**TASK STATEMENT:**
Once you find the line containing "($/kWh) | $0.08781" in the data below, copy it and each following line exactly, up to and including the line containing "($) | $1,243.48", and nothing else.
──────── THE INPUT ────────
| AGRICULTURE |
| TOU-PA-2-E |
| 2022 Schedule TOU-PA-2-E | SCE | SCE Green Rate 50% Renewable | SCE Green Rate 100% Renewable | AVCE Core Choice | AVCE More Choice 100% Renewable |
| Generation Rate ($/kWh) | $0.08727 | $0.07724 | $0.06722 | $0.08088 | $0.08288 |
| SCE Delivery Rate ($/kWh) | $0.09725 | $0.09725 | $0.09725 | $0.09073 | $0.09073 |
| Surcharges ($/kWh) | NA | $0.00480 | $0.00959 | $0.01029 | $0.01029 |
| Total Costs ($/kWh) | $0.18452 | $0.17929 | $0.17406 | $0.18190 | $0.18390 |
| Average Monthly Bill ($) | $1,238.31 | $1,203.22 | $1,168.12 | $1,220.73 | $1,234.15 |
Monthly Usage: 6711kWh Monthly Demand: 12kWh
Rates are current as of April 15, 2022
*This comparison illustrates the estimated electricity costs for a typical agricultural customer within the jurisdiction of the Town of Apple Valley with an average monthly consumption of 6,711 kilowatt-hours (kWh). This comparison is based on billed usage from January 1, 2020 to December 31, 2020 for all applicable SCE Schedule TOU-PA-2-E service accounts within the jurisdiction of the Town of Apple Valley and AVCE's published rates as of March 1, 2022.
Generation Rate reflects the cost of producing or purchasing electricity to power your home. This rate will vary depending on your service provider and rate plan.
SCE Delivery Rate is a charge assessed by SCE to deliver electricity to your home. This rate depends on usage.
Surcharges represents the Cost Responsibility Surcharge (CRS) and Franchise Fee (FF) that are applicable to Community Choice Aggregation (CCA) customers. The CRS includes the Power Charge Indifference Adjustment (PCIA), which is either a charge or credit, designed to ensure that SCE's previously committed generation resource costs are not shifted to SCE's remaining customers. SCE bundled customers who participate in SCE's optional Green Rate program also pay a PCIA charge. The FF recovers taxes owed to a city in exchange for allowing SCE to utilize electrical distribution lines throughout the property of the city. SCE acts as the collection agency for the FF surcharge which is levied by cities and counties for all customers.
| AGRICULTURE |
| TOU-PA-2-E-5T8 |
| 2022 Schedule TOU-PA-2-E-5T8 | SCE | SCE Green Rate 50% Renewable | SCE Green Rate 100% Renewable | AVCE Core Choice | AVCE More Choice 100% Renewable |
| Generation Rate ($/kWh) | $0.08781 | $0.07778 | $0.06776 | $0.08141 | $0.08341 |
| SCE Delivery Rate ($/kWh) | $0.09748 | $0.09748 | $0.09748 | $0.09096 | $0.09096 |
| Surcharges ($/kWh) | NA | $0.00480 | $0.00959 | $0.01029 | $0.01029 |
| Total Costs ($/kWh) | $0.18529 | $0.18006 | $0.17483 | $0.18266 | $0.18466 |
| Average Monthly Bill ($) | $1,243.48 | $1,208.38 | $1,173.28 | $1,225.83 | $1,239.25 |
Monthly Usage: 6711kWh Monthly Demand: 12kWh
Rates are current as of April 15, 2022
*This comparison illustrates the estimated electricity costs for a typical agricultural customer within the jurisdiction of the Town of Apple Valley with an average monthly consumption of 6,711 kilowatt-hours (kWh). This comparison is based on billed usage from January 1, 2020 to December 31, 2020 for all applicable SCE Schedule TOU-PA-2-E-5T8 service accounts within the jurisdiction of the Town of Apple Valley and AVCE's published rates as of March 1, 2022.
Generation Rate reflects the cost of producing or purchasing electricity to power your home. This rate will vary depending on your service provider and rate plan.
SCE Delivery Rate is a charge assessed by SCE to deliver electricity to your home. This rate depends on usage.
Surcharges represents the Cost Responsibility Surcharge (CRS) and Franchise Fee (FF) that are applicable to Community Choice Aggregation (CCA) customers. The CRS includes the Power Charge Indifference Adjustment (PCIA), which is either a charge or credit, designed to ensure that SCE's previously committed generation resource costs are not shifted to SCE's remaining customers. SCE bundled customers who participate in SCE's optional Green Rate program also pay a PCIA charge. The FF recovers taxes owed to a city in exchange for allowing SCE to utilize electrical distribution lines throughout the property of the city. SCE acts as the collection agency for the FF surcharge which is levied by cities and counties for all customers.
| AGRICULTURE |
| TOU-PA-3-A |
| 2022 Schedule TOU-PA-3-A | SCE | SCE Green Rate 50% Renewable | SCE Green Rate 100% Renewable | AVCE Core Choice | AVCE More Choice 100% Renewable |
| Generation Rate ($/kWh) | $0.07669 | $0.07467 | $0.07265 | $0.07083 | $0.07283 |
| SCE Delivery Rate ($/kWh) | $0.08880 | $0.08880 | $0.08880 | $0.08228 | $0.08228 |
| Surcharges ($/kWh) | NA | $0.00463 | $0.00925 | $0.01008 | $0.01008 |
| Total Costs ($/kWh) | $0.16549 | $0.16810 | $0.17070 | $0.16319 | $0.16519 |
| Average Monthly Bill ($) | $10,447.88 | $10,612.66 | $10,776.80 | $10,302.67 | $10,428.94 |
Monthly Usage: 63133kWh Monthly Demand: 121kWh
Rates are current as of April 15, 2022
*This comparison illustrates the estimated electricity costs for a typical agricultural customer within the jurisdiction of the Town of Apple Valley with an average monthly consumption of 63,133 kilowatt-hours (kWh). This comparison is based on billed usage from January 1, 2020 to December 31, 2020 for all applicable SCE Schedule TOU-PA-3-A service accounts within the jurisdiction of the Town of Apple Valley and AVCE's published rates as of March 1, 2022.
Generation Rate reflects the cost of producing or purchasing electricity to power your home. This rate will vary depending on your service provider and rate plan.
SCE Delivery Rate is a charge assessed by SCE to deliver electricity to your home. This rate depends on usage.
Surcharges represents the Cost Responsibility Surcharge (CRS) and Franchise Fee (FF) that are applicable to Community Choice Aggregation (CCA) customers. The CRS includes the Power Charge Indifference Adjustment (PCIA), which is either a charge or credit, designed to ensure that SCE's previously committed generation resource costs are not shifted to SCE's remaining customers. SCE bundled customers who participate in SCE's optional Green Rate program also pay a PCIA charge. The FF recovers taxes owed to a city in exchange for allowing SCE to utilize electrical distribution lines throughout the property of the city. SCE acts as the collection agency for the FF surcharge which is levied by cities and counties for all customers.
────────
──────── THE INPUT ────────
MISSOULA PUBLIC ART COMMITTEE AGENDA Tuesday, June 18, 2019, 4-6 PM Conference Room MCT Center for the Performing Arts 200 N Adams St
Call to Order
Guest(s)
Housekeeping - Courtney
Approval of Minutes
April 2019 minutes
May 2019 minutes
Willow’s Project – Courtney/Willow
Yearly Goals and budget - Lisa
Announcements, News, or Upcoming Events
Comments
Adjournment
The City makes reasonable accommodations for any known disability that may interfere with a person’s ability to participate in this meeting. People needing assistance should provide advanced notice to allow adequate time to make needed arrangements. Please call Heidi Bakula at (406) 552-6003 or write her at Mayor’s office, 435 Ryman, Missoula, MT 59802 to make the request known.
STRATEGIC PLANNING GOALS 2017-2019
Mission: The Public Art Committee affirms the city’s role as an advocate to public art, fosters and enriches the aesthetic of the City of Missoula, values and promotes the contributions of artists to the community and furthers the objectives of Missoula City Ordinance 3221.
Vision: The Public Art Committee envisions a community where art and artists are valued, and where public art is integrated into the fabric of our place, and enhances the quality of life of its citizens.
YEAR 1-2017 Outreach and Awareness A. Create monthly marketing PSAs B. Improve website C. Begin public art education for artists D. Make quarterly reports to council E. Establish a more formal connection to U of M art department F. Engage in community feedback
────────
**RESPONSE BELOW:**
| Generation Rate ($/kWh) | $0.08781 | $0.07778 | $0.06776 | $0.08141 | $0.08341 |
| SCE Delivery Rate ($/kWh) | $0.09748 | $0.09748 | $0.09748 | $0.09096 | $0.09096 |
| Surcharges ($/kWh) | NA | $0.00480 | $0.00959 | $0.01029 | $0.01029 |
| Total Costs ($/kWh) | $0.18529 | $0.18006 | $0.17483 | $0.18266 | $0.18466 |
| Average Monthly Bill ($) | $1,243.48 | $1,208.38 | $1,173.28 | $1,225.83 | $1,239.25 |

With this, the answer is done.